## PROVIDED TEXT

Nuclear Reactors 1452 – General Matter Is Working On The Production Of HALEU Nuclear Fuel In The U.S.

     Scott Nolan worked at SpaceX engineer before he became the CEO of a startup named General Matter. He is on a mission to help end Russia’s monopoly on a special type of more-enriched nuclear fuel for advance nuclear fission reactors by producing it at commercial scale in the United States and slashing its costs.
     Nolan incorporated San Francisco-based General Matter this year for the purpose of producing high-assay low-enriched uranium, or HALEU, for a variety of planned nuclear power reactors including small modular reactors, or SMRs, that backers hope will take off in the 2030s.
     HALEU is uranium enriched to between five percent and twenty percent, which backers say has the potential to make new high-tech reactors more efficient. The uranium fuel used in current nuclear power reactors is enriched to about five percent. Big Tech companies such as Amazon have plans to construct new reactors to serve power-hungry data centers.
     Nolan told an interviewer in his first media interview since forming the company that “We believe HALEU is the most urgent need in the market today, and the most sensitive to enrichment cost. We are focused not only on bringing back domestic capacity, but on bringing the cost down significantly.”
    The long-term goal of General Matters is to cut the cost of HALEU enrichment in half according to Nolan. Today, HALEU is made primarily in Russia, and its price is volatile. Current estimates range from twenty-five thousand dollars to thirty-five thousand dollars per kilogram of enriched uranium.
     The U.S. Department of Energy in October awarded initial contracts to four companies including General Matters seeking to produce HALEU in the United States. This is part of an initiative to kick start domestic production. The U.S. plans to award two billion seven hundred million dollars in contracts for HALEU production, subject to approval of Congress in coming years.
     General Matter currently has no infrastructure to make uranium fuel. It will face stiff competition from other companies who do have experience and facilities in the uranium industry.
    The other companies receiving U.S. support are: Urenco USA, a European firm with operations in New Mexico; Orano USA, based in Maryland with global headquarters in France; and Centrus Energy’s subsidiary American Centrifuge Operating.

## WHAT YOU WILL DO
Transcribe the passage of the article about General Matter and HALEU fuel that opens with the words containing "Scott Nolan worked" and closes with "slashing its costs.". Rely only on the article about General Matter and HALEU fuel.

## GIVEN ENTRIES
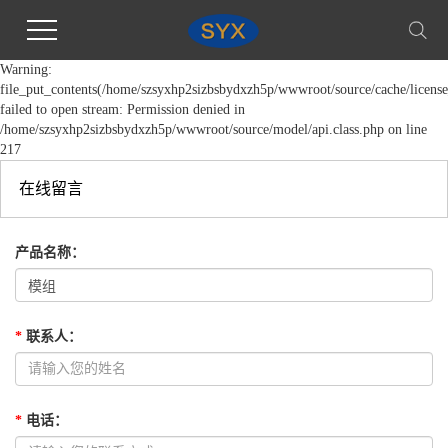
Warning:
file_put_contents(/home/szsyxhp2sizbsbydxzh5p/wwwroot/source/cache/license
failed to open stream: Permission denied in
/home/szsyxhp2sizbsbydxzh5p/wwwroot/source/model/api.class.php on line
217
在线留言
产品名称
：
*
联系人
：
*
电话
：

--

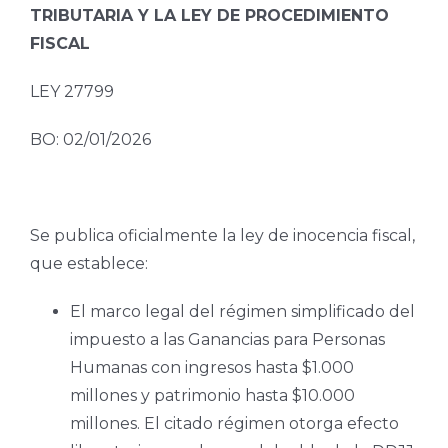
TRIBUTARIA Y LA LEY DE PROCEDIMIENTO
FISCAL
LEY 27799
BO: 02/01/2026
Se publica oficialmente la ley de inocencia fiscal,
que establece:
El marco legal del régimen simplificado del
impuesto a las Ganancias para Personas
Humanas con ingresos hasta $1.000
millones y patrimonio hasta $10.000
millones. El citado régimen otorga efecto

## ANSWER SECTION
Scott Nolan worked at SpaceX engineer before he became the CEO of a startup named General Matter. He is on a mission to help end Russia’s monopoly on a special type of more-enriched nuclear fuel for advance nuclear fission reactors by producing it at commercial scale in the United States and slashing its costs.